*Records from a data collection:*

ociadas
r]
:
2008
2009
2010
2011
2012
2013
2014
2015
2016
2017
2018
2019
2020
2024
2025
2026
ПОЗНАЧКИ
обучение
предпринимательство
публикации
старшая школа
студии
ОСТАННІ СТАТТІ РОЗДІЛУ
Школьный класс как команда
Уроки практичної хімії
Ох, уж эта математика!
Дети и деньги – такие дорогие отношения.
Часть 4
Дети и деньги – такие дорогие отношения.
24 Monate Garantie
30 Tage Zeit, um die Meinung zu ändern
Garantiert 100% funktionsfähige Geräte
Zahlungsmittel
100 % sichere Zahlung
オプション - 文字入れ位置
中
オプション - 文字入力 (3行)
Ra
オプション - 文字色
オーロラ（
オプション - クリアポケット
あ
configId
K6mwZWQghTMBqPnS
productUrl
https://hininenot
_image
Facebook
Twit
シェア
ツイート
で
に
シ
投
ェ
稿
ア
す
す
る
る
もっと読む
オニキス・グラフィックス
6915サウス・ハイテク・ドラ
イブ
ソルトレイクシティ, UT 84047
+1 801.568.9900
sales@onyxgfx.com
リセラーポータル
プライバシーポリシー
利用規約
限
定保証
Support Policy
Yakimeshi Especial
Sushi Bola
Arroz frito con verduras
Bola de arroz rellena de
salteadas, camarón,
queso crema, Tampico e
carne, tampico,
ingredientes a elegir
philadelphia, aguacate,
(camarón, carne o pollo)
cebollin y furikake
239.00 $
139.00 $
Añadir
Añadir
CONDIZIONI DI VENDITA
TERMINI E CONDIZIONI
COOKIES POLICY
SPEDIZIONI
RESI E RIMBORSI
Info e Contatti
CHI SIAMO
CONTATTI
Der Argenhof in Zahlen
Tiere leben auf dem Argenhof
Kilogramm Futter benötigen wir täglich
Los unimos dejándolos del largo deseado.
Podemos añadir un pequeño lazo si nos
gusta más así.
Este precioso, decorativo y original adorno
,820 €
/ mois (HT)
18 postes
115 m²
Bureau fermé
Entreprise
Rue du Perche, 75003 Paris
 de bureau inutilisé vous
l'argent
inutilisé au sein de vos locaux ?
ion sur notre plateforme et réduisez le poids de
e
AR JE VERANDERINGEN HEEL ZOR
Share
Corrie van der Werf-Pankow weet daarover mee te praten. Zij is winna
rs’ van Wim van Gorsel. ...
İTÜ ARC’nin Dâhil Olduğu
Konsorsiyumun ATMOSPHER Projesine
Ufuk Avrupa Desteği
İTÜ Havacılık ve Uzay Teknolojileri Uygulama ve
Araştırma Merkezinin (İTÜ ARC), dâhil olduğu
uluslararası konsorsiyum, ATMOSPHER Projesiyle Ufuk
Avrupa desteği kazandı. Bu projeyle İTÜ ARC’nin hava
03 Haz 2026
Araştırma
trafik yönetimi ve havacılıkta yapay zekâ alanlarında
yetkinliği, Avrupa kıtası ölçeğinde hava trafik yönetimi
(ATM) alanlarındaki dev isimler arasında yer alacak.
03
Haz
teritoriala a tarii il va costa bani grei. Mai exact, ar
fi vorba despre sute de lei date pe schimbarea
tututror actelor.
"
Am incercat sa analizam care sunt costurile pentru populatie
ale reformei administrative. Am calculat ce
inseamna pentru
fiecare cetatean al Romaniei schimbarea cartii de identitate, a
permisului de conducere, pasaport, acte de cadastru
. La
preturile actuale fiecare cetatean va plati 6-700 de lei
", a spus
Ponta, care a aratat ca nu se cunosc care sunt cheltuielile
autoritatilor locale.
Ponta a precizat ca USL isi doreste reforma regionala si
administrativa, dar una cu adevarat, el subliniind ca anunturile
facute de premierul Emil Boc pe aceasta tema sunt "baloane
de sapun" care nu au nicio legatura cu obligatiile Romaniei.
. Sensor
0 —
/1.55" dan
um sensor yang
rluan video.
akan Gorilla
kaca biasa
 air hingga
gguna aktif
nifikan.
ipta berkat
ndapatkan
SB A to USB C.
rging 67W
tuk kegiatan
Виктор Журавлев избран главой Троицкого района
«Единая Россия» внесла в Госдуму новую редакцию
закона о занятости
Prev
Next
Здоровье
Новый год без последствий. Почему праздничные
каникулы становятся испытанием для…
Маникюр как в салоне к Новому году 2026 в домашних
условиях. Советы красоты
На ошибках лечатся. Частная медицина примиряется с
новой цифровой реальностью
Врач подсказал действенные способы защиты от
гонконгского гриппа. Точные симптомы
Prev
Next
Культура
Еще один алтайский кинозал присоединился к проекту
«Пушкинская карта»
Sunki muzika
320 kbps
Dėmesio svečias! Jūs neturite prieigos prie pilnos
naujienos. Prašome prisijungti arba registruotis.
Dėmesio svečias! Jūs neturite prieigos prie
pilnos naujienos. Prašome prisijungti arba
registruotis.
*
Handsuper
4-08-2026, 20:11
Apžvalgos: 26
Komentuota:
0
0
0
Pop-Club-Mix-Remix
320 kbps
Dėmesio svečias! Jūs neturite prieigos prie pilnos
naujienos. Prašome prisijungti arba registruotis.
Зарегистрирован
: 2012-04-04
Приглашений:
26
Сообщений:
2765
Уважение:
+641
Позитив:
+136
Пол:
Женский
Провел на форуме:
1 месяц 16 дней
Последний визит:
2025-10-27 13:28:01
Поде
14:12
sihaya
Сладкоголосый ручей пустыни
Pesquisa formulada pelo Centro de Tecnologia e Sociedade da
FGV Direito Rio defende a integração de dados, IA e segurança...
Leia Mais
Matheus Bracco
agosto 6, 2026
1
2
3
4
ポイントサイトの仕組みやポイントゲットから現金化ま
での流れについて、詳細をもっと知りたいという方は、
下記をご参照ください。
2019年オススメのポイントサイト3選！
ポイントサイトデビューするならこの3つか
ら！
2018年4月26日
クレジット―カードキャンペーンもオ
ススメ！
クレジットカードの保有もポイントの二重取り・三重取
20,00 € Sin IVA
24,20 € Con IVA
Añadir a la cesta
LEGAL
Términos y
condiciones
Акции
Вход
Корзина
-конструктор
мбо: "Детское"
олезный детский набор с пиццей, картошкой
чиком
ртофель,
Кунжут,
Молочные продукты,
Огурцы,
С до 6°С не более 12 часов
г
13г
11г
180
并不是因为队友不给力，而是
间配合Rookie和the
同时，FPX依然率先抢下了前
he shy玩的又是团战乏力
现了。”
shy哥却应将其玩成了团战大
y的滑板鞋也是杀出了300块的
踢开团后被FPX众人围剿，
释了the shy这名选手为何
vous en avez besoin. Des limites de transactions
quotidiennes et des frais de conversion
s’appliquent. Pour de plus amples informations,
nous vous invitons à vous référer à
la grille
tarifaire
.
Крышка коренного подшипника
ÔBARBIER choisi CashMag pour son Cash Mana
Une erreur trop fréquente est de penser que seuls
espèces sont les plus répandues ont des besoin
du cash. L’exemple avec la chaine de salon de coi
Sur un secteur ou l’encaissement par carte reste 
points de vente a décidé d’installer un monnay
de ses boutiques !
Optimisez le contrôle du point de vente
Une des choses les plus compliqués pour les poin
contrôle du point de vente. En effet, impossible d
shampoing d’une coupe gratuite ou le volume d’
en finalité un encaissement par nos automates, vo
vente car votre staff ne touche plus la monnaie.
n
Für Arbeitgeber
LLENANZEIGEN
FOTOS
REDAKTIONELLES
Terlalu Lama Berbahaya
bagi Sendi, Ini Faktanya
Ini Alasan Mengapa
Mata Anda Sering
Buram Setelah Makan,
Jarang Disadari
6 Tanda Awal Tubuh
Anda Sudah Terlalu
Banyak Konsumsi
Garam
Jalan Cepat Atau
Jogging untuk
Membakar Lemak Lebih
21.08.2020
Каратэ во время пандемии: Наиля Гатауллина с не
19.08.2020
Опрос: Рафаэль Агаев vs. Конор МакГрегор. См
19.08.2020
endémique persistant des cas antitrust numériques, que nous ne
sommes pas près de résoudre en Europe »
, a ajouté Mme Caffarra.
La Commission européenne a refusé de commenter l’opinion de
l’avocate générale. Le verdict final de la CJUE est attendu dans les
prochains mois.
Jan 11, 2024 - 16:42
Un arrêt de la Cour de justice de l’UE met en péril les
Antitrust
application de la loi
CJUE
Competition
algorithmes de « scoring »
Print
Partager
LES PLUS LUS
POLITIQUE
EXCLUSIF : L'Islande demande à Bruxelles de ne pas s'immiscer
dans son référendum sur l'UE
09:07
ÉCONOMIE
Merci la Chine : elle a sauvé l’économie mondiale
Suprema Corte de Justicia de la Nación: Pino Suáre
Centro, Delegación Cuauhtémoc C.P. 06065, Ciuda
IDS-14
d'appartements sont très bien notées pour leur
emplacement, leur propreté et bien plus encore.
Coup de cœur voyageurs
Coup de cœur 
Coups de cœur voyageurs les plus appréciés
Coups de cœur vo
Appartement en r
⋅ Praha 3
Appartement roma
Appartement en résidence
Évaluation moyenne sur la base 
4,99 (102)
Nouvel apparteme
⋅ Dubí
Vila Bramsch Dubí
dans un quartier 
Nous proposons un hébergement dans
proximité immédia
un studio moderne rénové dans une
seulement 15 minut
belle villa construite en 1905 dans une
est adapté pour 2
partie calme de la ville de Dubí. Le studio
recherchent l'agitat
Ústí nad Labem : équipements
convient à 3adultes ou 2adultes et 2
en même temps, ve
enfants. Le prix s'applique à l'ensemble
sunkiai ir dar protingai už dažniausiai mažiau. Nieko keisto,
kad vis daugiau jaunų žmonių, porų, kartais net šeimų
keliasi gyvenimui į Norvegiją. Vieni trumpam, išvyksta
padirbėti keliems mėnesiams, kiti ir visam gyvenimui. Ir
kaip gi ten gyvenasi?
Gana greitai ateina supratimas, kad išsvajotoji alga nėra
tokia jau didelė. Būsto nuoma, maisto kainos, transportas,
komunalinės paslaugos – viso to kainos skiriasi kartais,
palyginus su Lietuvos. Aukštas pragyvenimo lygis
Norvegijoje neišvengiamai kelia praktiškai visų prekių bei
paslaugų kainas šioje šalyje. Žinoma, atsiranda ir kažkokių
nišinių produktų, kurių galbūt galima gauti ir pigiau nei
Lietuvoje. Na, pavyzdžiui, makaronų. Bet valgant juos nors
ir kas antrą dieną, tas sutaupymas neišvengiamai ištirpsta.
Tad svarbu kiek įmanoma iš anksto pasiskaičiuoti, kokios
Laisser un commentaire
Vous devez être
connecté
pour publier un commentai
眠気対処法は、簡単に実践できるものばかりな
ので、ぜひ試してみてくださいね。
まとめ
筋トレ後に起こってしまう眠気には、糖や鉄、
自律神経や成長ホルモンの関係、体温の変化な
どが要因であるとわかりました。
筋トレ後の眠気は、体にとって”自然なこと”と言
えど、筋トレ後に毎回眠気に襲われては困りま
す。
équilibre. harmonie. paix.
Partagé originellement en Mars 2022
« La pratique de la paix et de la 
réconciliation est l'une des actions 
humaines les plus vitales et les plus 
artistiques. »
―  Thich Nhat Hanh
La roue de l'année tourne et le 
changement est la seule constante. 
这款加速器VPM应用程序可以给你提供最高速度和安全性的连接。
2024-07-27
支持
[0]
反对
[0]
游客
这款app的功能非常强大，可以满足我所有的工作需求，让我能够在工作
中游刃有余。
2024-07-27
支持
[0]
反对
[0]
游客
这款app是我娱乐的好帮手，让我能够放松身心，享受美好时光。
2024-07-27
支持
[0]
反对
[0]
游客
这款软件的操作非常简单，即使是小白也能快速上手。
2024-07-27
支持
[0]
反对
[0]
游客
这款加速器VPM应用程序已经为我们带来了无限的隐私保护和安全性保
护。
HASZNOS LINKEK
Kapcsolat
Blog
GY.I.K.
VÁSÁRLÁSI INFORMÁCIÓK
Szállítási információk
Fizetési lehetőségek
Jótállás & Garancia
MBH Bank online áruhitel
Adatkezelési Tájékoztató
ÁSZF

*WHAT TO DO:* Output each line exactly, from the first line of the data down to the line that contains "inutilisé au sein de vos locaux ?", both included.

*TASK RESPONSE:*
ociadas
r]
:
2008
2009
2010
2011
2012
2013
2014
2015
2016
2017
2018
2019
2020
2024
2025
2026
ПОЗНАЧКИ
обучение
предпринимательство
публикации
старшая школа
студии
ОСТАННІ СТАТТІ РОЗДІЛУ
Школьный класс как команда
Уроки практичної хімії
Ох, уж эта математика!
Дети и деньги – такие дорогие отношения.
Часть 4
Дети и деньги – такие дорогие отношения.
24 Monate Garantie
30 Tage Zeit, um die Meinung zu ändern
Garantiert 100% funktionsfähige Geräte
Zahlungsmittel
100 % sichere Zahlung
オプション - 文字入れ位置
中
オプション - 文字入力 (3行)
Ra
オプション - 文字色
オーロラ（
オプション - クリアポケット
あ
configId
K6mwZWQghTMBqPnS
productUrl
https://hininenot
_image
Facebook
Twit
シェア
ツイート
で
に
シ
投
ェ
稿
ア
す
す
る
る
もっと読む
オニキス・グラフィックス
6915サウス・ハイテク・ドラ
イブ
ソルトレイクシティ, UT 84047
+1 801.568.9900
sales@onyxgfx.com
リセラーポータル
プライバシーポリシー
利用規約
限
定保証
Support Policy
Yakimeshi Especial
Sushi Bola
Arroz frito con verduras
Bola de arroz rellena de
salteadas, camarón,
queso crema, Tampico e
carne, tampico,
ingredientes a elegir
philadelphia, aguacate,
(camarón, carne o pollo)
cebollin y furikake
239.00 $
139.00 $
Añadir
Añadir
CONDIZIONI DI VENDITA
TERMINI E CONDIZIONI
COOKIES POLICY
SPEDIZIONI
RESI E RIMBORSI
Info e Contatti
CHI SIAMO
CONTATTI
Der Argenhof in Zahlen
Tiere leben auf dem Argenhof
Kilogramm Futter benötigen wir täglich
Los unimos dejándolos del largo deseado.
Podemos añadir un pequeño lazo si nos
gusta más así.
Este precioso, decorativo y original adorno
,820 €
/ mois (HT)
18 postes
115 m²
Bureau fermé
Entreprise
Rue du Perche, 75003 Paris
 de bureau inutilisé vous
l'argent
inutilisé au sein de vos locaux ?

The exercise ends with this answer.